■ **Extracted data entries**
________________________________________

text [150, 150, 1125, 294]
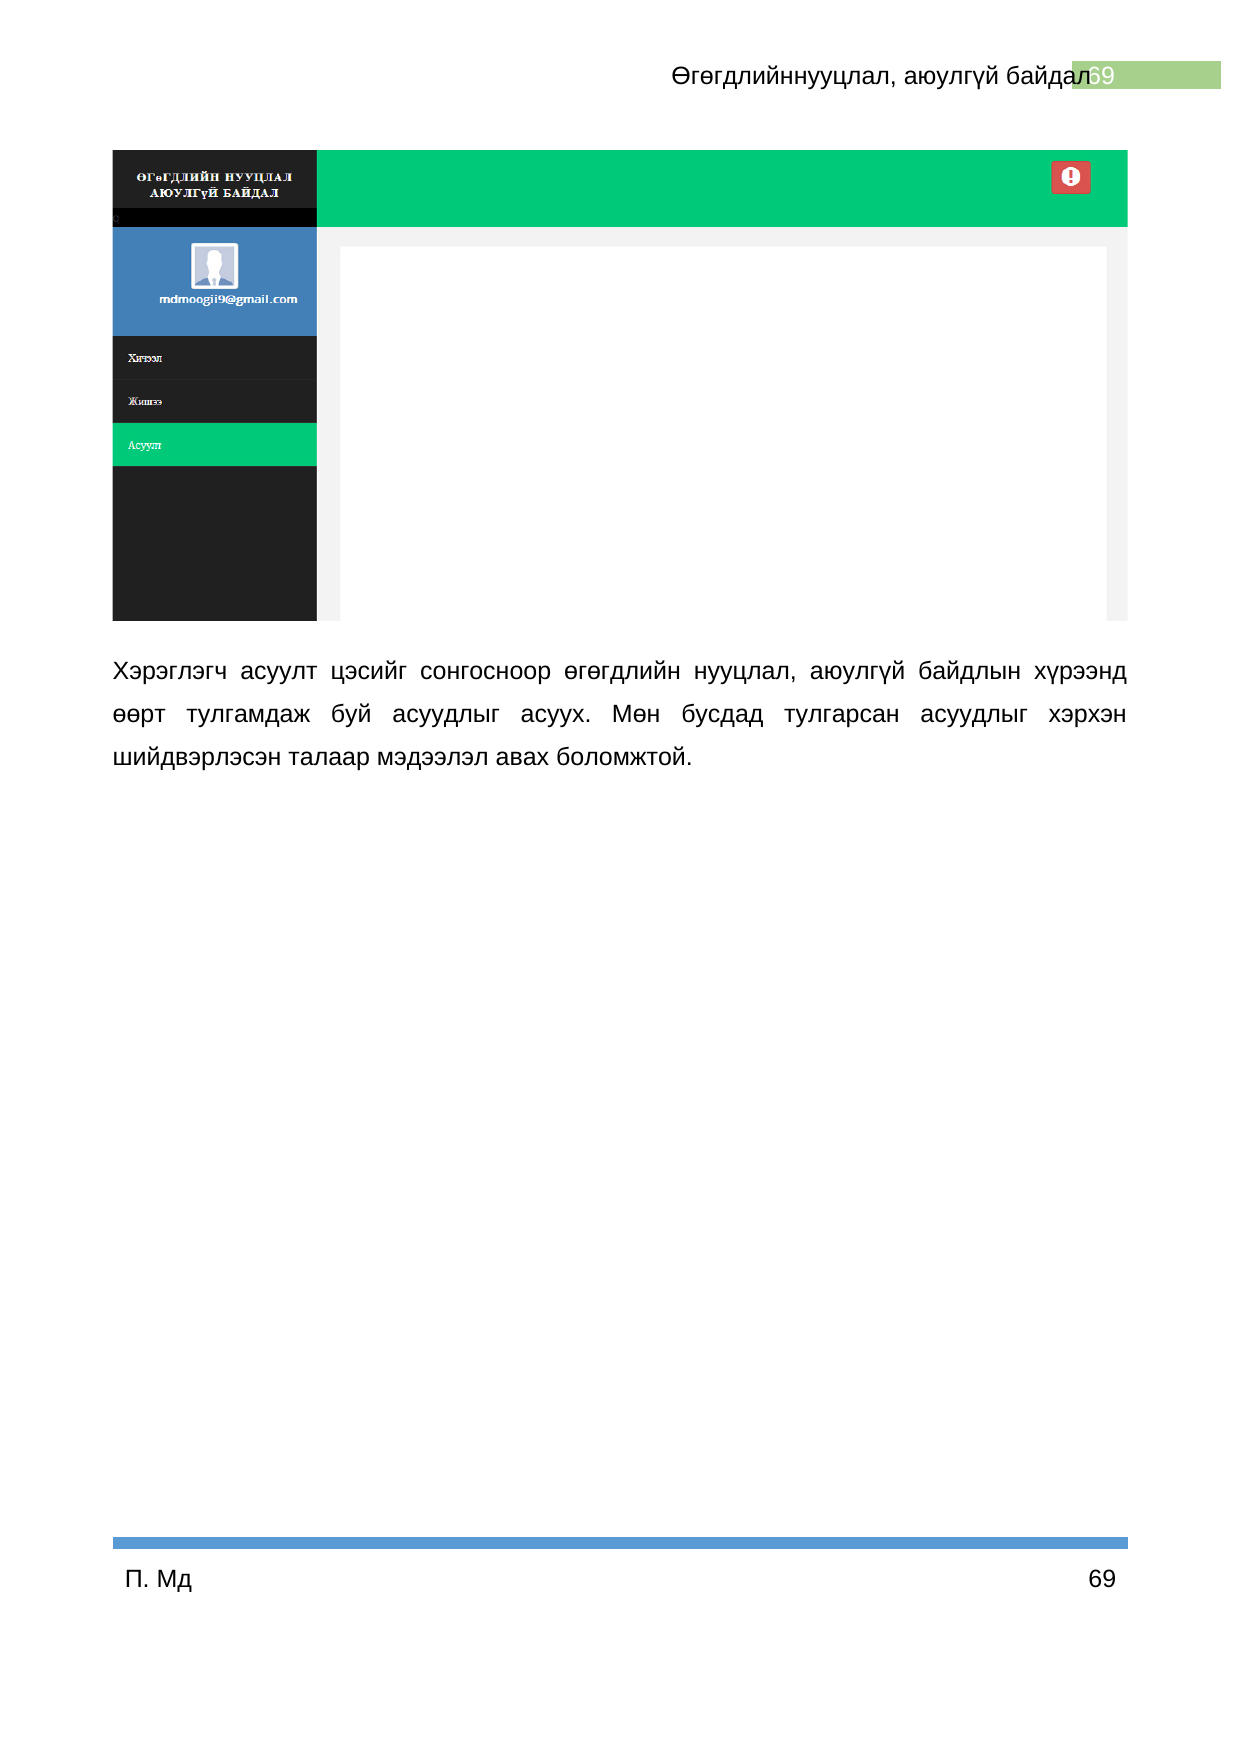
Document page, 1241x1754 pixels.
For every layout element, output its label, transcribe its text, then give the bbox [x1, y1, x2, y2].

text Хэрэглэгч асуулт цэсийг сонгосноор өгөгдлийн нууцлал, аюулгүй байдлын хүрээнд өөрт тулгамдаж буй асуудлыг асуух. Мөн бусдад тулгарсан асуудлыг хэрхэн шийдвэрлэсэн талаар мэдээлэл авах боломжтой. [112, 656, 1128, 771]
picture [112, 150, 1128, 621]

________________________________________

■ **What you need to do**
Nothing should be returned except the lines from the one containing "Document page, 1241x1754 pixels." through the last line of the data, each restated word for word.

■ **Solution for this exercise**
Document page, 1241x1754 pixels.
For every layout element, output its label, transcribe its text, then give the bbox [x1, y1, x2, y2].

text Хэрэглэгч асуулт цэсийг сонгосноор өгөгдлийн нууцлал, аюулгүй байдлын хүрээнд өөрт тулгамдаж буй асуудлыг асуух. Мөн бусдад тулгарсан асуудлыг хэрхэн шийдвэрлэсэн талаар мэдээлэл авах боломжтой. [112, 656, 1128, 771]
picture [112, 150, 1128, 621]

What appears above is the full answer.